Não me lembro como vim parar aqui.
Estou dependurada, encarando o vazio abaixo de mim, e tudo que ouço é o eco da minha própria respiração. A corda que me segura é semelhante a uma atadura branca, um elástico. Ela se envolve em minha cintura, e não sei onde ela está amarrada lá em cima, para conseguir sustentar tamanho peso.
É apenas ela, solitária. Todas as outras cordas que se prendem a mim ainda me apertam, mas já não me dependuram, já não me guiam em uma dança sem fim pela escuridão como uma marionete.
Não querendo encarar um destino incerto e sentir meu coração acelerar com a probabilidade de cair, eu olho para meus braços, completamente cobertos pelo resto das cordas brancas, que se assemelham às vestes de uma múmia.
É isso que sou? Uma múmia tão enrolada no passado que todo meu presente se decompôs?
Mordo o lábio, e a súbita agonia faz a única corda que me segura balançar. Lágrimas anuviam minhas vistas, e eu quero gritar. Porém, sei que se gritar, será como uma avalanche, e aquela corda vai se romper.
E eu não quero cair.
Limpo os olhos, engolindo o soluço, e percebo o sangue seco nas ataduras. Foram das tentativas de arrancá-las a força.
Aquelas cordas poderiam estar apenas amarradas a minha volta, mas quando eu puxava, sentia como se fossem pregos grudados em meus ossos. As cordas remexiam em todo meu interior antes de concordarem em se soltar.
Na realidade, lembro-me de como causei toda essa situação de estar prestes a cair.
Eu comecei a arrancar as cordas.
Uma a uma, eu as puxei, sentindo os pregos rasgarem minha pele em feridas intermináveis e deixarem meu esqueleto com rachaduras eternas.
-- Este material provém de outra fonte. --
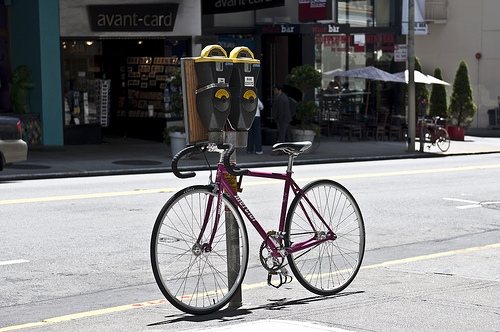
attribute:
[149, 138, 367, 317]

Mesmo com os pregos tendo caído para o vazio, as marcas ainda continuam, e os restos daquelas prisões me vestem.
Por que ainda me seguro a elas?
Com esse pensamento, começo a arrancá-las. Meu sustento solitário balança com mais afinco, indo de um lado a outro, e estala. Por um segundo, me sinto despencar, para então retornar aos meus sentidos e perceber que a corda apenas cedeu minimamente.
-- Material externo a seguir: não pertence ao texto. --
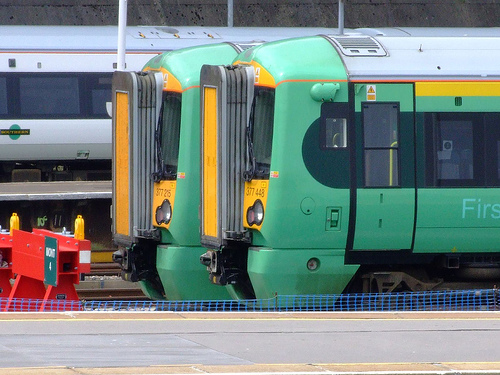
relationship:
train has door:
[108, 32, 500, 311] [349, 78, 423, 268]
Meu coração bate forte contra minhas costelas, e um zumbido infiltra em meus ouvidos, dando-me a sensação de torpor. Mesmo assim, continuo minha tarefa, e tento retirar cada atadura restante.
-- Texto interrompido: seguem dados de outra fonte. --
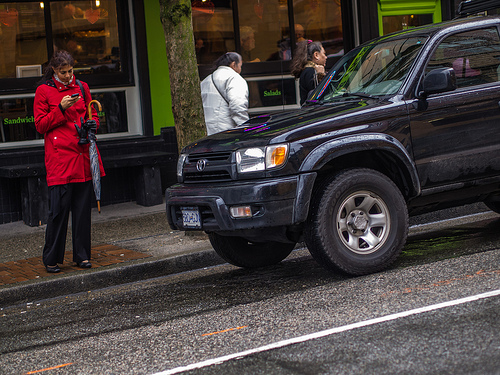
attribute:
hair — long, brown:
[293, 35, 323, 70]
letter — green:
[15, 114, 21, 124]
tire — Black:
[285, 149, 428, 295]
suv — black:
[162, 21, 482, 273]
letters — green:
[4, 110, 34, 130]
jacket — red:
[31, 77, 114, 187]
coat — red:
[30, 77, 107, 186]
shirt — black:
[29, 83, 125, 182]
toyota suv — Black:
[164, 12, 499, 278]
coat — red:
[31, 69, 112, 191]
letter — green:
[184, 211, 195, 224]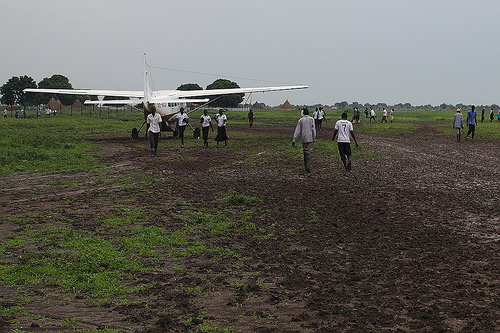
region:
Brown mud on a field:
[192, 150, 324, 280]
Arranco-as e as vejo despencar sem rumo certeiro, caindo em ondulações brancas em contraste com o mundo escuro ao redor. Porém, quanto mais eu tirava, mais pareciam surgir, sem fim, não querendo se livrar de mim.
Mas eu queria me livrar delas.
Com os dentes, cortei-as. Quando meus lábios já estavam cortados e sangrando, o gosto metálico invadindo minha boca, percebi que só sobrava uma.
Aquela ao redor da minha cintura. Aquela que ainda me mantinha dependurada.
O que vai acontecer caso eu a corte? Eu nunca mais vou ser controlada, mas também não significa que irei ver a luz do dia.
A incerteza me faz me sentir frágil, como se fosse feita de vidro novamente, e não detentora dos ossos de pedra que sofreram marteladas e não se partiram ou da pele que nunca de fato se rasgava.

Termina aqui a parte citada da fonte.